The present invention relates to a printer, particularly a matrix printer with impact producing print elements, arranged in a noise reducing case under the assumption that any movable part in the case is prone to produce noise. Moreover, it is assumed that the mechanically moving parts are mounted in some fashion to a frame.
Printers of the type to which the invention pertains, are used in some form as on-line printers in public or private places. They are used, for example, in conjunction with cash registers, in banks, near teller stations, in various forms of offices, in travel agencies, for example, for printing tickets, or the like. They are used for printing various kinds of documents, such as cash receipts, encoded documents or the like. It is also well known that many of these printers produce a high pitch rather annoying sound, not unlike a high speed saw or the like. If such a printer, for example, is used in an office, especially in conjunction with a word processor or the like, it is usually intolerable if the noise produced, particularly by more than one of these printers, exceeds a certain level, e.g. 55 dB. Stranger noise will definitely interfer with the concentration of other workers or even of the worker operating the printer.

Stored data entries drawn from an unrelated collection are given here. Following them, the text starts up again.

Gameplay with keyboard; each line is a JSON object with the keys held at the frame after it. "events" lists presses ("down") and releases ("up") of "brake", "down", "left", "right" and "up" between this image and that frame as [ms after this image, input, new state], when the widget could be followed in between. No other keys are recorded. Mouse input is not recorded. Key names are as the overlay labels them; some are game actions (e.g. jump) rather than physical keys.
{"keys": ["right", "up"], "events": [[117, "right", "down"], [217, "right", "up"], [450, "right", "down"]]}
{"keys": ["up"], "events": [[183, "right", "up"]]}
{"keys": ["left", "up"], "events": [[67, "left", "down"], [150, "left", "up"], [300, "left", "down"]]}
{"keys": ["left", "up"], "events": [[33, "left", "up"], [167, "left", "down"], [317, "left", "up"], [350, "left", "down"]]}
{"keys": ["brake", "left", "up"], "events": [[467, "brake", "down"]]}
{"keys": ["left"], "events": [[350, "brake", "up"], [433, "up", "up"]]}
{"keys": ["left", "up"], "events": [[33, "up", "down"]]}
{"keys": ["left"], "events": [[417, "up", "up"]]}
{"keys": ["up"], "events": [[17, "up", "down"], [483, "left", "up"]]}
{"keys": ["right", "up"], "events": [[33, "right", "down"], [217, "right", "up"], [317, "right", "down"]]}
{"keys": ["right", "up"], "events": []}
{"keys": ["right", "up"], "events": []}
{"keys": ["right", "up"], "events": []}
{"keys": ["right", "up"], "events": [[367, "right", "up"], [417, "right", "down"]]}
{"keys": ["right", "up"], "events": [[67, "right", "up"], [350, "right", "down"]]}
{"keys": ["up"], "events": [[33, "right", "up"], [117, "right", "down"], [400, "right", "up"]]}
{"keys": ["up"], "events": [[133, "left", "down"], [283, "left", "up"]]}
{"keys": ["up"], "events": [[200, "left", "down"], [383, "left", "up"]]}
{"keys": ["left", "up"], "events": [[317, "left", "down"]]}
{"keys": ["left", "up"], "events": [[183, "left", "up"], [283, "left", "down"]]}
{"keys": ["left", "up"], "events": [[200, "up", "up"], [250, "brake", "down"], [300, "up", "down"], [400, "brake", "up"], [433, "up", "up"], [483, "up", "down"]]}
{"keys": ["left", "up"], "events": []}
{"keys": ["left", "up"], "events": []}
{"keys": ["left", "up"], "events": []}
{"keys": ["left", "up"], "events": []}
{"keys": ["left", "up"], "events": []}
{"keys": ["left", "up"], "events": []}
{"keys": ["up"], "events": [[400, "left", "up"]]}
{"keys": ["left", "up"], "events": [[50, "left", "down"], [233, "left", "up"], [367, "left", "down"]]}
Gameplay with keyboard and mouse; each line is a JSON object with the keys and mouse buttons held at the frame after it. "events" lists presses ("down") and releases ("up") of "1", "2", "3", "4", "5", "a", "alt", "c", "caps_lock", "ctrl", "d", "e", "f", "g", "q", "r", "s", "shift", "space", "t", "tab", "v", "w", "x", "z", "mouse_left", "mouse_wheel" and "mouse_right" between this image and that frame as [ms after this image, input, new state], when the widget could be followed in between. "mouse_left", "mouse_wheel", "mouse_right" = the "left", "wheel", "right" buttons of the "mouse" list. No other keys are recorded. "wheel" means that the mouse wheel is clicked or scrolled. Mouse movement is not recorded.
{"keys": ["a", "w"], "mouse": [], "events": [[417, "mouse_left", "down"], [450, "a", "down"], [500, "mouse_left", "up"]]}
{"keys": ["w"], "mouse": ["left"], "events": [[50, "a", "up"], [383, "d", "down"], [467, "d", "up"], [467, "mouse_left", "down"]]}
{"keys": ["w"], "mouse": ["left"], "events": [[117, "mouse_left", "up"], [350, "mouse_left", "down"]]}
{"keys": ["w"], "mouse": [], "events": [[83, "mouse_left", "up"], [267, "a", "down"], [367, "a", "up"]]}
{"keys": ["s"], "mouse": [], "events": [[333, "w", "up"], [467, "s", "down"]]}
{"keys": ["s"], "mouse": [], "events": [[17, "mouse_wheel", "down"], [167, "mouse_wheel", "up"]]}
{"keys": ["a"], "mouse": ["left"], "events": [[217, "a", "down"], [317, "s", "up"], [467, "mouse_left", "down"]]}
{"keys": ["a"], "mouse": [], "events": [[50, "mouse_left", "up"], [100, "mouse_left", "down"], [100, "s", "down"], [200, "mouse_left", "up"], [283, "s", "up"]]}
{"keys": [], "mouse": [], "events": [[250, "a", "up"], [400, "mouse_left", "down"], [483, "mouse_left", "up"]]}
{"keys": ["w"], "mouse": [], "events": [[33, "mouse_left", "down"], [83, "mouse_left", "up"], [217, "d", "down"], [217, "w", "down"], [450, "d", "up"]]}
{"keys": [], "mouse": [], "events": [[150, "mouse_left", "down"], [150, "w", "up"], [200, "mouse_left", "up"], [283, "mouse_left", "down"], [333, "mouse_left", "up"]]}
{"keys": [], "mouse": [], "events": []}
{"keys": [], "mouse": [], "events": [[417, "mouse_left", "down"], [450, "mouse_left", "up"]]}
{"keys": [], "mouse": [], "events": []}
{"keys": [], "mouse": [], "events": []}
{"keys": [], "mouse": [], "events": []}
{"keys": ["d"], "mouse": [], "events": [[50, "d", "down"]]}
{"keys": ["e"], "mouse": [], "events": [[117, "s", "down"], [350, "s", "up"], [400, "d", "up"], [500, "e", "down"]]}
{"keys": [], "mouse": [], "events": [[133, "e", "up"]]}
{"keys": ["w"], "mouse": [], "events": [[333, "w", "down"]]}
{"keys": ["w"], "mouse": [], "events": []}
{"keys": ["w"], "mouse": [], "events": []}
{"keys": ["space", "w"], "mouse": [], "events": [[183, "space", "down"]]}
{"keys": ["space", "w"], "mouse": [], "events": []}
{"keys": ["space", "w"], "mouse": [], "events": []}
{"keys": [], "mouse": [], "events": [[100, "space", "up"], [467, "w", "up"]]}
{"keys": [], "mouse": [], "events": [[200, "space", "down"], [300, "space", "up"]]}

Generally speaking, printers cause such noise for a variety of reasons. The basic reason is that the impacting print elements, the moving parts of the print mechanism generally, including, for example, a carriage on which the print elements are mounted, or the like, set up oscillations and vibrations in and of various parts with which they come in contact, the noise is, of course, produced inside the printer, and encasing the printer has, from an overall point of view, some noise attenuating effect, but practice has shown that a cover or the like is not sufficient, particularly if more than one printer is in the same room. Also, and depending upon the environment of the printer, it may well happen that it stands in some particular location which often for unforeseeable reasons is prone to undergo sympathetic resonance vibrations or the like. In fact, the particularly way of placing a printer may tend to actually increase the noise it produces even in those cases in which there is a cover.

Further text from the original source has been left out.